Mapping of Quaternary faults by geophysical methods in the Lower Rhine Graben

Abstract

Northwestern Europe is usually considered as a relatively stable continental with a low seismic hazard. After the Ms=5.3 1992 Roermond earthquake, a seismotectonic program was launched in Belgium to identify possible active faults along the Belgian side of the Roer valley (northwestern branch of the Rhine graben). After a preliminary geological and geomorphological study, it was decided to investigate a 10 km long and 15 to 20 m high scarp in the area of Bree (Fig. 1). This latter has generally been attributed to the NW-SE Quaternary fault system (and particularly to the Feldbiss fault) separating the Campine plateau to the west from the Roer valley to the east (Paulissen et al., 1985). This fault was investigated by seismie reflection profiles (Demyttenaere and Laga, 1988) which pointed out more than 600 m of offset in Neogene deposits. However, no evidence of Holocene or latest Pleistocene activity along this fault was shown before. Beside a detailed geomorphological investigation, this one has included the excavation of two 80 m long trenches across the Bree fault scarp, which have revealed the faulting and the flexuration of Holocene formations, and the evidence of at least three paleoearthquakes (Camelbeeck and Meghraoui, 1996). Even when a geomorphological expression of an active fault is present in the topography, the fault trace is often difficult to locate with accuracy , as a consequence of the complexity of faulting and of the erosion processes. Non-destructive methods - like geophysical prospecting techniques - may be then used for mapping faults beneath superficial sediments.

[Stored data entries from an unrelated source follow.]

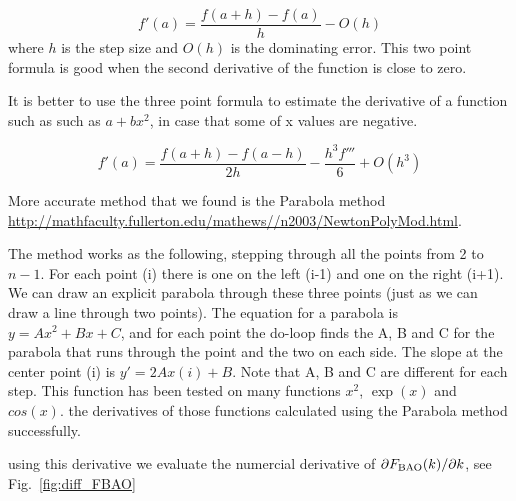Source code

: \documentclass[10pt,a4paper]{article}
\begin{document}
\begin{equation}
f'(a)  =\frac{ f(a+h) - f(a) }{h} - O(h)
\end{equation} 
where $h$ is the step size and $O(h)$ is the dominating error. This two point formula is good when the second derivative of the function is close to zero. 

It is better to use the three point formula to estimate the derivative of a function  such as such as  $a + bx^2$,  in case that some of x  values are negative.

\begin{equation}
f'(a) = \frac{f(a+h) - f(a-h)}{2 h} - \frac{h^3 f'''}{6} + O(h^3)
\end{equation}

More accurate method that we found is the Parabola method
 \url{http://mathfaculty.fullerton.edu/mathews//n2003/NewtonPolyMod.html}.
 
The method works as the following, stepping  through all the points from 2 to $n-1$. For each point (i) there is one on the left (i-1) and one on the right (i+1). We can draw an explicit parabola through these three points (just as we can draw a line through two points). The equation for a parabola is $y = A x^2+B x+C$, and for each point the do-loop finds the A, B and C for the parabola that runs through the point and the two on each side. The slope at the center point (i) is $ y' = 2 A x(i) + B$. Note that A, B and C are different for each step. This function has been tested on many functions $x^2$, $\exp(x)$ and $cos(x)$. the derivatives of those functions calculated using the Parabola method successfully. 

using this derivative we evaluate the numercial derivative of $\partial  F_{\rm BAO}(k)/ \partial k$, see Fig.~\ref{fig:diff_FBAO}
\end{document}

Ground-penetrating radar and high-resolution reflection seismic techniques have recently been applied by Cai et al. (1996) and Williams et al. (1995), respectively, with the aim of imaging Quaternary faulting. This paper presents some results of a geophysical campaign performed in Bree before trenching and which included refraction seismics, electromagnetic and electrical profiling, electrical tomography, ground penetrating radar and high resolution seismic reflection.